> _Excerto para ler_:
Como o Peneda, sempre ele.
Lembra-me o Torres que jogava no Benfica e, com a sua alta estatura, evitava de
cabeça que as bolas furassem a baliza encarnada. Era “o Torres, sempre ele”.
Hoje também é “o Peneda, sempre ele”, mas ao contrário: sem cabeça e a meter
golos na própria baliza. Um diabo, embora pobre.
2. O outro diabo,
que é óptimo, aprecia estas tensões e é exímio debaixo de fogo, saiu por cima.
Queriam-no vestido com a farda de contínuo de um frete político, deplorável
equívoco a somar a outros, mas isso é a ficção onde vive enrolada a geringonça.
O mais pasmoso são, porém,
duas coisas: primeiro o fingimento. Um acordo político, falsamente vendido como
negociado (?), pretensamente já fechado (?) e supostamente abençoado do alto. E
depois a arrogante convicção — nunca sequer maculada pela dúvida — de que era
só Passos Coelho assinar de cruz esta trapalhada que “agradaria aos patrões” e
pronto, rumava-se até ao próximo episódio. Isto é, à próxima pirueta, ao
próximo equívoco.

> _Excertos dos itens_:
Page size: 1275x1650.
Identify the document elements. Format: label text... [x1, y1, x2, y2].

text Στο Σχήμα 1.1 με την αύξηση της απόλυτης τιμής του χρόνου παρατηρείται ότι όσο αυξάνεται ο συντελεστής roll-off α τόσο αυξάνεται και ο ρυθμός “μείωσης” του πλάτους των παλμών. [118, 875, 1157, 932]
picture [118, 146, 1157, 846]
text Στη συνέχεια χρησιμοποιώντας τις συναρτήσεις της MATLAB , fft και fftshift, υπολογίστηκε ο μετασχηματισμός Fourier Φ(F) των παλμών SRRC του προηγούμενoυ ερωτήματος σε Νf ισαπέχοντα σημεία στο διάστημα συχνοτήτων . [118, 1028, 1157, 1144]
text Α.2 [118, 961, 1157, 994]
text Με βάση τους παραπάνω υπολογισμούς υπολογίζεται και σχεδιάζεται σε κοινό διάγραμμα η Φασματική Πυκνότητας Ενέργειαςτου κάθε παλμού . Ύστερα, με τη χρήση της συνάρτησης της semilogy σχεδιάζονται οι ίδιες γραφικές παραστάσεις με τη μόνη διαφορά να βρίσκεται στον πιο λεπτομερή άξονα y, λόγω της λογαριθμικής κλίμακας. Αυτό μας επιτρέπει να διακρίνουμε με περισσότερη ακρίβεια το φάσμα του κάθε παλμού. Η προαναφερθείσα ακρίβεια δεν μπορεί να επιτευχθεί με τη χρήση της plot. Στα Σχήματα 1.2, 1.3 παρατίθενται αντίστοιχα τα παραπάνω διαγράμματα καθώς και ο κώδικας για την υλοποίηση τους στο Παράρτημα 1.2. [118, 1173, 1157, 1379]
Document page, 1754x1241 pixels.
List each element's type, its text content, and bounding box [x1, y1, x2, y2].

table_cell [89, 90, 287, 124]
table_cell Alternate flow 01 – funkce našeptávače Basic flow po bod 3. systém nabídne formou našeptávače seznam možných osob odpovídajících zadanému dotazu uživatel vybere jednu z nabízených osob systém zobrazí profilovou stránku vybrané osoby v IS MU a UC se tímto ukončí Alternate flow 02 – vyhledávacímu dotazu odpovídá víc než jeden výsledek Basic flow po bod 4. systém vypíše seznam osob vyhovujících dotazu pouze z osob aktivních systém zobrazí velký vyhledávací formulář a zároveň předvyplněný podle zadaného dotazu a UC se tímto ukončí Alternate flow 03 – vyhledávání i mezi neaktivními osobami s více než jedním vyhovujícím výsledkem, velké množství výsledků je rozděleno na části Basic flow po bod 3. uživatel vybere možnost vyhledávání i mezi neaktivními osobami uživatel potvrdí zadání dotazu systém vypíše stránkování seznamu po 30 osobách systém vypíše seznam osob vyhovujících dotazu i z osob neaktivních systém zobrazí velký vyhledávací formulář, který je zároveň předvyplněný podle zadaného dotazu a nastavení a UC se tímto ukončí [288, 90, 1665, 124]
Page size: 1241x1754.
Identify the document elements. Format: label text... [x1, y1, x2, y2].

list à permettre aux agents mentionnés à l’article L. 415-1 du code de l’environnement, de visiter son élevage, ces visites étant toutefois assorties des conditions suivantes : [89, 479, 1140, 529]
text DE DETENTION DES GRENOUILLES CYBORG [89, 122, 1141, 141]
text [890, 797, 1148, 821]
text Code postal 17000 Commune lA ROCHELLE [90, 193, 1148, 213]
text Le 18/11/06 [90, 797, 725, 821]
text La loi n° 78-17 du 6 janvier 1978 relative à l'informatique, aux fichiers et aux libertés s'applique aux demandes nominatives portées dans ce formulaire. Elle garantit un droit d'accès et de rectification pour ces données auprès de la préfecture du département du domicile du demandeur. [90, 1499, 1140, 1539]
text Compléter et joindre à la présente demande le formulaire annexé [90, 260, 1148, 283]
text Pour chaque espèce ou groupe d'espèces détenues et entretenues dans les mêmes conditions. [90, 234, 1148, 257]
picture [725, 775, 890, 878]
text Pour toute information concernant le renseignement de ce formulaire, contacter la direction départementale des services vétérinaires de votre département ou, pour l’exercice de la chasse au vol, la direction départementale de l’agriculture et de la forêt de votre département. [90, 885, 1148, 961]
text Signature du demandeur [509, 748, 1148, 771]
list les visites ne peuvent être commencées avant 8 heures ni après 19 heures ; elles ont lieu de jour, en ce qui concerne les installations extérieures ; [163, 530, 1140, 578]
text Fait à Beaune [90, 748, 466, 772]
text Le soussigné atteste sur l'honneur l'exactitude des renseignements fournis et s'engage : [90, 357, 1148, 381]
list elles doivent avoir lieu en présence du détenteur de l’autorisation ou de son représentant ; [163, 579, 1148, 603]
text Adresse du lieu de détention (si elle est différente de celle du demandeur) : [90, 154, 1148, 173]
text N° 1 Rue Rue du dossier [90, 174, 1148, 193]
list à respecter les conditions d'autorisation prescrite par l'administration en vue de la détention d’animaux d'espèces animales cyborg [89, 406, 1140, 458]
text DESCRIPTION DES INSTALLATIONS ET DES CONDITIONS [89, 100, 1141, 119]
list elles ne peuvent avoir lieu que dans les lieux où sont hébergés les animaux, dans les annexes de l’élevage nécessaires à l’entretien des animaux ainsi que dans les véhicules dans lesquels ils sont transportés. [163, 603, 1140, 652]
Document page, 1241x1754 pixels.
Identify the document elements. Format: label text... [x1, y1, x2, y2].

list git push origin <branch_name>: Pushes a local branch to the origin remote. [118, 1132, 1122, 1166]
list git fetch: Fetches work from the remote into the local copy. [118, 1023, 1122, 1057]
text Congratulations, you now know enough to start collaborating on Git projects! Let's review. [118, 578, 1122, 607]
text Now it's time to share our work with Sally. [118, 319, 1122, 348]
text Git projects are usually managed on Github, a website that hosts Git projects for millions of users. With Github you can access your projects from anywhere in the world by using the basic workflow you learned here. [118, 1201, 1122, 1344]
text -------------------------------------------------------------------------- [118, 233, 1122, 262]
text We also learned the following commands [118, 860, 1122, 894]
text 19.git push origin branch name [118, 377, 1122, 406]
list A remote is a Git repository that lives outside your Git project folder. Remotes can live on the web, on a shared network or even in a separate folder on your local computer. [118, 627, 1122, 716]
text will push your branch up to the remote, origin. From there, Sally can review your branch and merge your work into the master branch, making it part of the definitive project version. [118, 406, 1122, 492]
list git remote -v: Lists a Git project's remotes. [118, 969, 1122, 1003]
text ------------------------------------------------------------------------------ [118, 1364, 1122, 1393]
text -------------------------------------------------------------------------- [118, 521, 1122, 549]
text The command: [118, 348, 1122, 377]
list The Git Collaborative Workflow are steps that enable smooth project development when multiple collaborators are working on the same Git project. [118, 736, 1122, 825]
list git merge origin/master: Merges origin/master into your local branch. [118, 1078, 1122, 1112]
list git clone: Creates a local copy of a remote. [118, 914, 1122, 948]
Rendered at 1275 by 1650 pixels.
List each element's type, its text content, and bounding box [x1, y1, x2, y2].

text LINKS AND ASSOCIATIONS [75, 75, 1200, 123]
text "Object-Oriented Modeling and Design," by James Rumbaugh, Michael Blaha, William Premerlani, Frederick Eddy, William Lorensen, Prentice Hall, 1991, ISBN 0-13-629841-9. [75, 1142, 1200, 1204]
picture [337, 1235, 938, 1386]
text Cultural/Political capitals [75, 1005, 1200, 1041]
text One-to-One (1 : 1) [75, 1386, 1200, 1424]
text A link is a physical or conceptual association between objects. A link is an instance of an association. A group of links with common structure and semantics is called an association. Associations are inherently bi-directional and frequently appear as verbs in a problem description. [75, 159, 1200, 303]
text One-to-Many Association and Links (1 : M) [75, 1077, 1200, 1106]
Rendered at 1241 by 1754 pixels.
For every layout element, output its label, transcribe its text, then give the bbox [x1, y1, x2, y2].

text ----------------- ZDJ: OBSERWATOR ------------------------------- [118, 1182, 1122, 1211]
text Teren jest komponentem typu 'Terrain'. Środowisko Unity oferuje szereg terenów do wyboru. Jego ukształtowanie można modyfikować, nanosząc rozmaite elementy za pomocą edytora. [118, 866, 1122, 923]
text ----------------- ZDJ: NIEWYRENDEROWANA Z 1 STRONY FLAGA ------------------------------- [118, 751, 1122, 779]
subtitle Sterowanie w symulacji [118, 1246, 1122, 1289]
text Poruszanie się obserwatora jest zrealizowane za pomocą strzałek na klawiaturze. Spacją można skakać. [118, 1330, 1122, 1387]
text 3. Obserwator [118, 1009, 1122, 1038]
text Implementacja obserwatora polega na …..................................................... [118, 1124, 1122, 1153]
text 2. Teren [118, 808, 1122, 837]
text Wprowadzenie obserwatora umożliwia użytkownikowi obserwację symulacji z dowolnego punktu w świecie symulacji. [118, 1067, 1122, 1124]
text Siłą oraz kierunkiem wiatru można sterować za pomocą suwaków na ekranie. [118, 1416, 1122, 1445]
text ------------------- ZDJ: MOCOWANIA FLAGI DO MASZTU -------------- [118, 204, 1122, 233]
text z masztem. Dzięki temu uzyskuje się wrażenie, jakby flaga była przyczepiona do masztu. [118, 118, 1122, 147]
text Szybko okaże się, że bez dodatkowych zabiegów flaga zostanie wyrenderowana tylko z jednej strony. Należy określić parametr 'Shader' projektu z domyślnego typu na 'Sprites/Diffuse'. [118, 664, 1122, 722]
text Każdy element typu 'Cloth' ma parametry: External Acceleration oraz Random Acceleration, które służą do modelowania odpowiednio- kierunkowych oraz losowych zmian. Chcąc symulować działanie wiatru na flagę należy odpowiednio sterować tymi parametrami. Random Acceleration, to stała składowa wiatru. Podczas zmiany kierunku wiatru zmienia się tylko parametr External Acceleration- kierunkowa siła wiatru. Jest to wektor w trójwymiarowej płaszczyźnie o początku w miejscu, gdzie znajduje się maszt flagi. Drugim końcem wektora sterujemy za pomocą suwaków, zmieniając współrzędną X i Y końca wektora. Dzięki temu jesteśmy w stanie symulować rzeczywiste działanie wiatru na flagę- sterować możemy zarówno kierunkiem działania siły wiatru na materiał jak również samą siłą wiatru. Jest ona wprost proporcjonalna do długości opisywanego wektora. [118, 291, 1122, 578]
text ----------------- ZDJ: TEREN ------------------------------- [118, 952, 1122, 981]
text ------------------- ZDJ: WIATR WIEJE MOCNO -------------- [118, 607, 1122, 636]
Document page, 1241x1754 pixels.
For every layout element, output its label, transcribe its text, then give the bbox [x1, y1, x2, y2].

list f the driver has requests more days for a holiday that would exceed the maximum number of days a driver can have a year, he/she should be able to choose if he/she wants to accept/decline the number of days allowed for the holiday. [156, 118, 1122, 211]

> _Instruções do exercício_:
**a.** Diga se cada afirmação concorda com o excerto, respondendo sim ou não e citando as palavras do excerto que o mostram: (i) O Torres jogava no Benfica. (ii) O Torres era de baixa estatura. (iii) O outro diabo é descrito como óptimo.
**b.** Renomeie "Torres" para "Bento" e escreva de novo tudo o que vai desde "Lembra-me o Torres" até "saiu por cima." no excerto.

> _Respostas completas_:
**a.** (i) Sim: "o Torres que jogava no Benfica". (ii) Não: "com a sua alta estatura". (iii) Sim: "que é óptimo".

**b.**
Lembra-me o Bento que jogava no Benfica e, com a sua alta estatura, evitava de
cabeça que as bolas furassem a baliza encarnada. Era “o Bento, sempre ele”.
Hoje também é “o Peneda, sempre ele”, mas ao contrário: sem cabeça e a meter
golos na própria baliza. Um diabo, embora pobre.
2. O outro diabo,
que é óptimo, aprecia estas tensões e é exímio debaixo de fogo, saiu por cima.